■ Exercise: Taking the line with "-239,476,151 [7033] |" as the first and the line with "1,930,316,411 [7110] |" as the last, set down exactly every line in that range from the entries below, and no more.

——

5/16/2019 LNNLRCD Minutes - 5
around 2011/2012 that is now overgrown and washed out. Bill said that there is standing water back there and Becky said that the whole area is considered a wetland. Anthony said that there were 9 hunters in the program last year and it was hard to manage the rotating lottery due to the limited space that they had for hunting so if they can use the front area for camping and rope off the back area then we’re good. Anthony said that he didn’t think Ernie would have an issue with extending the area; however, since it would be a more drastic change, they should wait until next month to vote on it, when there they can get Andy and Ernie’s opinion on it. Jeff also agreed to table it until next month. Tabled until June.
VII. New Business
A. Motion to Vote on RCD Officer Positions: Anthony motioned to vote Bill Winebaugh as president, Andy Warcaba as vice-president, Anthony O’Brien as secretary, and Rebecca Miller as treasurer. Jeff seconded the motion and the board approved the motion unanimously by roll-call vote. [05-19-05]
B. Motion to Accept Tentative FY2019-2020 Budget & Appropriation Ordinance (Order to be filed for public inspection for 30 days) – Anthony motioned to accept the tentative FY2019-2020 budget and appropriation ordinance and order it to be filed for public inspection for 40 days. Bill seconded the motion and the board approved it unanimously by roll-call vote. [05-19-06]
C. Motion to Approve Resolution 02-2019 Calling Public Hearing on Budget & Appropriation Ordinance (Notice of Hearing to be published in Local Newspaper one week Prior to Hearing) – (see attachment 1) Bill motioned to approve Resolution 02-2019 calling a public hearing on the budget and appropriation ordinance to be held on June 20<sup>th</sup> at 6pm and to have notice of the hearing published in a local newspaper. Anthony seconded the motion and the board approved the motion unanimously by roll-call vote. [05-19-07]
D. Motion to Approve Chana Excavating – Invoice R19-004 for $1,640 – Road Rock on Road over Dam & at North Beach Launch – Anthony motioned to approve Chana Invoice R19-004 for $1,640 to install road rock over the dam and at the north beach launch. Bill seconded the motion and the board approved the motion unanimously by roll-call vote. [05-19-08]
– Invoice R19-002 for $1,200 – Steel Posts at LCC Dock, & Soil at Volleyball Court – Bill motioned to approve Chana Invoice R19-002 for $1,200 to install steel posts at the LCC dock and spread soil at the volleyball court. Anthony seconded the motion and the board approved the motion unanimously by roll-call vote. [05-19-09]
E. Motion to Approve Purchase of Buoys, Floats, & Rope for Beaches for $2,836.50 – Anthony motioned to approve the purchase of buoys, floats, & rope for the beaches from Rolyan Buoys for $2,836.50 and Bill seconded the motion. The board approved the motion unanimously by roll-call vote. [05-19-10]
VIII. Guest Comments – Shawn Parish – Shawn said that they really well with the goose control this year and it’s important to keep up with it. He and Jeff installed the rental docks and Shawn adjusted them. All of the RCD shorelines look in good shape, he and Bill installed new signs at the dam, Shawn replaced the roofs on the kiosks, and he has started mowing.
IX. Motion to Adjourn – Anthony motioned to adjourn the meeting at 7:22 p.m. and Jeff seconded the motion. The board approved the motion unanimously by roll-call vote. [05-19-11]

——

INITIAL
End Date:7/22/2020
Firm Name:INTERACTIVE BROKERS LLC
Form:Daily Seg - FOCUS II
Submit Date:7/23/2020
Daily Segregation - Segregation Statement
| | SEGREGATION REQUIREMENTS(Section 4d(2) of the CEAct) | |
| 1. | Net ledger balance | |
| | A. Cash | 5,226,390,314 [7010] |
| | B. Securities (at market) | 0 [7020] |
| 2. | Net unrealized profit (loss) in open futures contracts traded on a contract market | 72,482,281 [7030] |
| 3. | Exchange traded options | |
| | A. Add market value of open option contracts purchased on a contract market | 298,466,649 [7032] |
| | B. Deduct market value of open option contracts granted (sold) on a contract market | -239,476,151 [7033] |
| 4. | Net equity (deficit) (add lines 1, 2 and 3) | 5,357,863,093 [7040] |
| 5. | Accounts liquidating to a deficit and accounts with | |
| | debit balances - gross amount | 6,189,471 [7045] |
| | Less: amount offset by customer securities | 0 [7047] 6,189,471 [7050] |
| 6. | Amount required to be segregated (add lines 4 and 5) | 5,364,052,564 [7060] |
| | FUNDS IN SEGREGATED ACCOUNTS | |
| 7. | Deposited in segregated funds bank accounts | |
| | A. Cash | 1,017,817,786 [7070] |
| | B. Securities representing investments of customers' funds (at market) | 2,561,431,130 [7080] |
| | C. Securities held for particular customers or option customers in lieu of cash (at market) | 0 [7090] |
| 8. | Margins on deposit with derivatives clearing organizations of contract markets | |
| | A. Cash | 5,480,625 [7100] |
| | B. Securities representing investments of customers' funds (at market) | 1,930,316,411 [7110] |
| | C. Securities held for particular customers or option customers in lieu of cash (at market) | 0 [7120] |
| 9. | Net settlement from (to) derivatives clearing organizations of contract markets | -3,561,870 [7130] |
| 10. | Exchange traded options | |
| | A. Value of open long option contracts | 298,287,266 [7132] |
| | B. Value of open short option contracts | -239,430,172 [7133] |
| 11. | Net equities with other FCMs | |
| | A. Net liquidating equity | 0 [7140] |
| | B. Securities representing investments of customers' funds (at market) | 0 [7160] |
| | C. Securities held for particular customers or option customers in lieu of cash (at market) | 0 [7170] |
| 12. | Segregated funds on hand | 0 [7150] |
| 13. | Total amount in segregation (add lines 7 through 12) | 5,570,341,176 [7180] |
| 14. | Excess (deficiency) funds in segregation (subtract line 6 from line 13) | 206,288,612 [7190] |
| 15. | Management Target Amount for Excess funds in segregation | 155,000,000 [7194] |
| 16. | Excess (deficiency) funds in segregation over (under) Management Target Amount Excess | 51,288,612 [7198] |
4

——

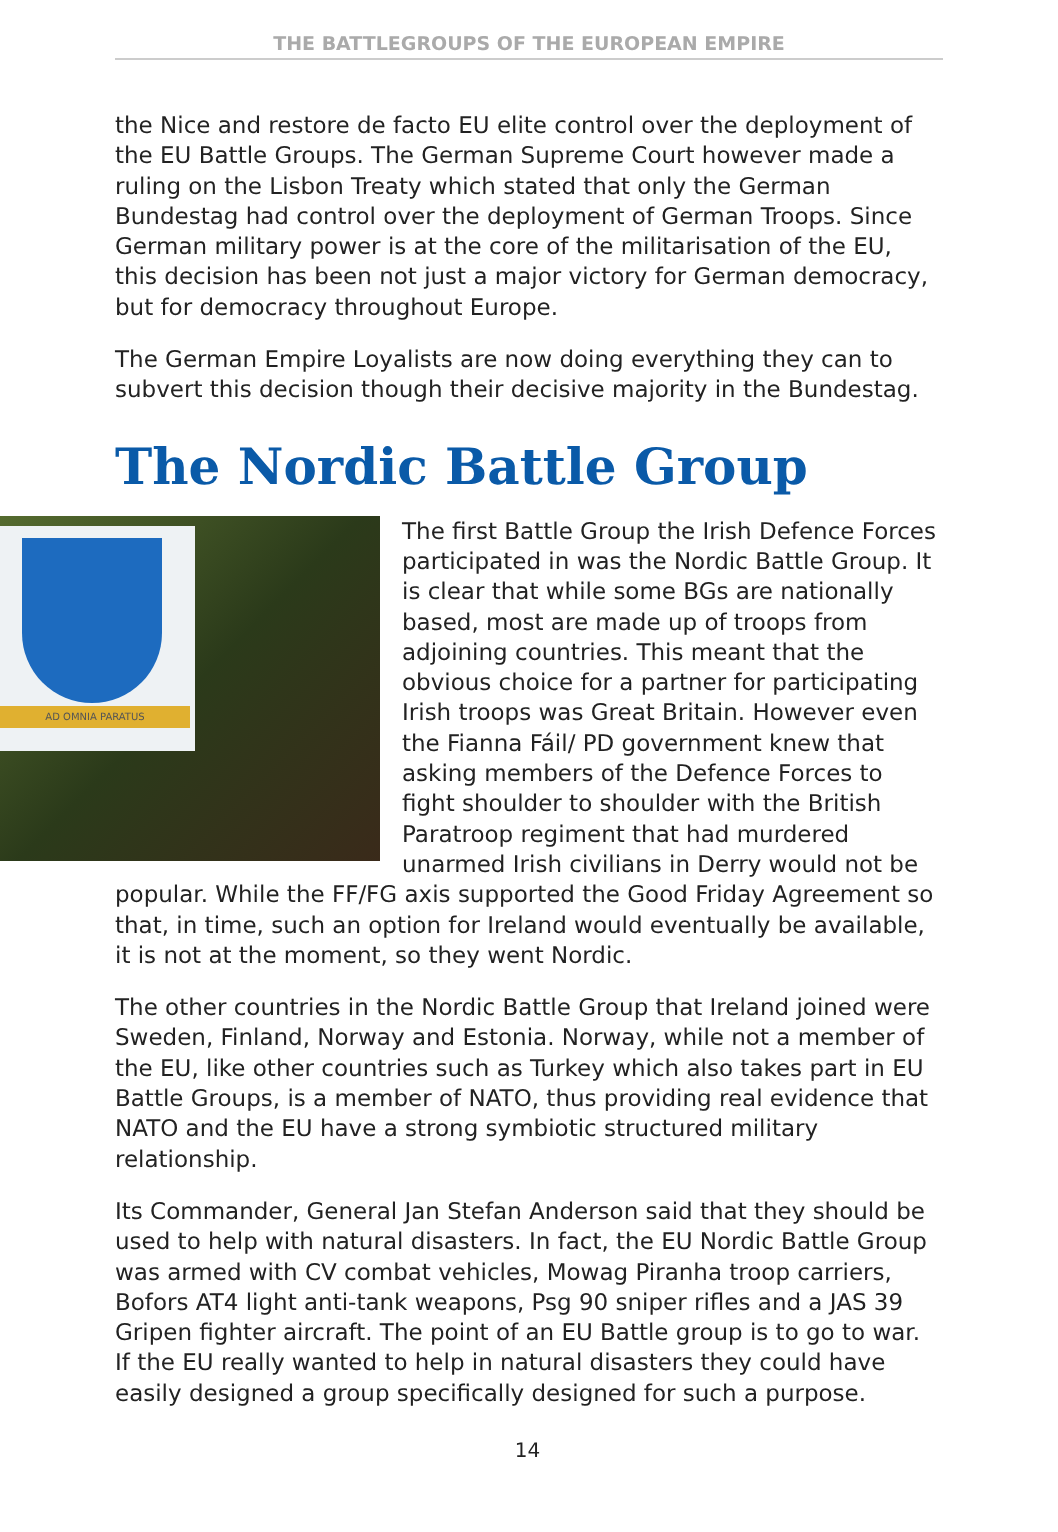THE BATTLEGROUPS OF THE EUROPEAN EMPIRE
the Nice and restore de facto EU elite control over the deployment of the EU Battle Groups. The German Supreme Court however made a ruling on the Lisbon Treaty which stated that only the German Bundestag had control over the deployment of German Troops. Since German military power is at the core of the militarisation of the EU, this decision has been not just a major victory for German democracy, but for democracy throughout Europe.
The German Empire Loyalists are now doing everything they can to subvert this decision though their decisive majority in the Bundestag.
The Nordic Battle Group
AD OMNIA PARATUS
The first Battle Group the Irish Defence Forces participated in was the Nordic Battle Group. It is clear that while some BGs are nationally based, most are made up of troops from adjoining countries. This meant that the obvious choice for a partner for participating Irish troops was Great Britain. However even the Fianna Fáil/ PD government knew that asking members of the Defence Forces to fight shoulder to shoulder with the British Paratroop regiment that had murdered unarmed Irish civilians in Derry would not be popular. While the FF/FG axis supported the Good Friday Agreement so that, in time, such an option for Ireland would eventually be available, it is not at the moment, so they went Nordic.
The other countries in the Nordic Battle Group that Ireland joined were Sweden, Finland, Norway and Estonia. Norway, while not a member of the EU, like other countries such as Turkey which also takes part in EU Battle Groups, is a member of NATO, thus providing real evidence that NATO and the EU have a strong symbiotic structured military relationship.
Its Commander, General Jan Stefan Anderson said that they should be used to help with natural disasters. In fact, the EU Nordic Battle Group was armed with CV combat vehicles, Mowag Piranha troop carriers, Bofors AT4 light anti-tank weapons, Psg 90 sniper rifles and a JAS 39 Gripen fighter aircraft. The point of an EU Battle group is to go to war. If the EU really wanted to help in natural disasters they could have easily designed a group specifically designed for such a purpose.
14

——

■ Output for this exercise:
| | B. Deduct market value of open option contracts granted (sold) on a contract market | -239,476,151 [7033] |
| 4. | Net equity (deficit) (add lines 1, 2 and 3) | 5,357,863,093 [7040] |
| 5. | Accounts liquidating to a deficit and accounts with | |
| | debit balances - gross amount | 6,189,471 [7045] |
| | Less: amount offset by customer securities | 0 [7047] 6,189,471 [7050] |
| 6. | Amount required to be segregated (add lines 4 and 5) | 5,364,052,564 [7060] |
| | FUNDS IN SEGREGATED ACCOUNTS | |
| 7. | Deposited in segregated funds bank accounts | |
| | A. Cash | 1,017,817,786 [7070] |
| | B. Securities representing investments of customers' funds (at market) | 2,561,431,130 [7080] |
| | C. Securities held for particular customers or option customers in lieu of cash (at market) | 0 [7090] |
| 8. | Margins on deposit with derivatives clearing organizations of contract markets | |
| | A. Cash | 5,480,625 [7100] |
| | B. Securities representing investments of customers' funds (at market) | 1,930,316,411 [7110] |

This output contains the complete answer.